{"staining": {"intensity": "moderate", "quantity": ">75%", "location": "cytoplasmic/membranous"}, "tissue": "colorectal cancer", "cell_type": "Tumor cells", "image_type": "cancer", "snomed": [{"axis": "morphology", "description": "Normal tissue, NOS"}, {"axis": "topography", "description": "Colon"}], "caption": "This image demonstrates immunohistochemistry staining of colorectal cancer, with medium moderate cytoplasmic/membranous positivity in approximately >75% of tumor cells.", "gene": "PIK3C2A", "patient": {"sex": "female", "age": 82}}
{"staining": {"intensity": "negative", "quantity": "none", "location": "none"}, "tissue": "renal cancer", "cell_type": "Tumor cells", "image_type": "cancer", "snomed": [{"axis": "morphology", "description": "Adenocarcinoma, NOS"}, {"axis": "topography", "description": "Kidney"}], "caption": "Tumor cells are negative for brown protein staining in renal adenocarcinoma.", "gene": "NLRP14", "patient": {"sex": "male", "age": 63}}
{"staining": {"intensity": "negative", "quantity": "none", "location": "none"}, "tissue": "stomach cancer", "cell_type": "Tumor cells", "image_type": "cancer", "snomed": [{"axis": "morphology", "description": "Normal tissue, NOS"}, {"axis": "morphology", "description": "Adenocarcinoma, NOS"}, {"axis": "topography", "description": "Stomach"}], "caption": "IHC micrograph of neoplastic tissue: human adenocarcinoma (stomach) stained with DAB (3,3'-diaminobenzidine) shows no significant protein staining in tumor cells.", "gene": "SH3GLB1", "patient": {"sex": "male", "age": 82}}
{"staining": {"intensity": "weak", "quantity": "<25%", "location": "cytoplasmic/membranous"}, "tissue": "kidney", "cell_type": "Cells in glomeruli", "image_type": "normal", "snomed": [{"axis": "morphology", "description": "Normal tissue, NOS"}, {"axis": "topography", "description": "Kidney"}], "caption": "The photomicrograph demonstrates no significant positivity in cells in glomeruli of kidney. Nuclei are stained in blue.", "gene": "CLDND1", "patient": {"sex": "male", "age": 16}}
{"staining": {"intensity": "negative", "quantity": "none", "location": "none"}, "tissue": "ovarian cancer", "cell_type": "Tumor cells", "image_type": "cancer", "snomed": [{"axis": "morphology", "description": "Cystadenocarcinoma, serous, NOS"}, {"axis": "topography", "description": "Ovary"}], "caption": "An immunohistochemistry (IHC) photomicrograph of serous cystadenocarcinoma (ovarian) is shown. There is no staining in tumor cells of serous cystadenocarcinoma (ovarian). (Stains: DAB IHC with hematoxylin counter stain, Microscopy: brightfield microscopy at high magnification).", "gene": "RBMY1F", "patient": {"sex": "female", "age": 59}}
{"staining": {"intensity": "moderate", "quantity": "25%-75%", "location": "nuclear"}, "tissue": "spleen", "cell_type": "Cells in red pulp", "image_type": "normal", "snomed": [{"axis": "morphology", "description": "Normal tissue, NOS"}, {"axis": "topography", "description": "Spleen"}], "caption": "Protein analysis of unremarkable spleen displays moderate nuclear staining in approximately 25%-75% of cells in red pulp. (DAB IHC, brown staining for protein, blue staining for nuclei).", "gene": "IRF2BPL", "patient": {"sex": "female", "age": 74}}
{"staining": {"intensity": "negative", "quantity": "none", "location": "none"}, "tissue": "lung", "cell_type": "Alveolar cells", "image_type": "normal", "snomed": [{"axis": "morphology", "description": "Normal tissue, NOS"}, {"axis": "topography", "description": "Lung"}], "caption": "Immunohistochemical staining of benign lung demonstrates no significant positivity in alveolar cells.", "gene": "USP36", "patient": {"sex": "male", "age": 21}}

★ ★ ★ ★ ★

Where a line above includes "brown", copy that line.

* ANSWER FOR THE TASK *
{"staining": {"intensity": "negative", "quantity": "none", "location": "none"}, "tissue": "renal cancer", "cell_type": "Tumor cells", "image_type": "cancer", "snomed": [{"axis": "morphology", "description": "Adenocarcinoma, NOS"}, {"axis": "topography", "description": "Kidney"}], "caption": "Tumor cells are negative for brown protein staining in renal adenocarcinoma.", "gene": "NLRP14", "patient": {"sex": "male", "age": 63}}
{"staining": {"intensity": "moderate", "quantity": "25%-75%", "location": "nuclear"}, "tissue": "spleen", "cell_type": "Cells in red pulp", "image_type": "normal", "snomed": [{"axis": "morphology", "description": "Normal tissue, NOS"}, {"axis": "topography", "description": "Spleen"}], "caption": "Protein analysis of unremarkable spleen displays moderate nuclear staining in approximately 25%-75% of cells in red pulp. (DAB IHC, brown staining for protein, blue staining for nuclei).", "gene": "IRF2BPL", "patient": {"sex": "female", "age": 74}}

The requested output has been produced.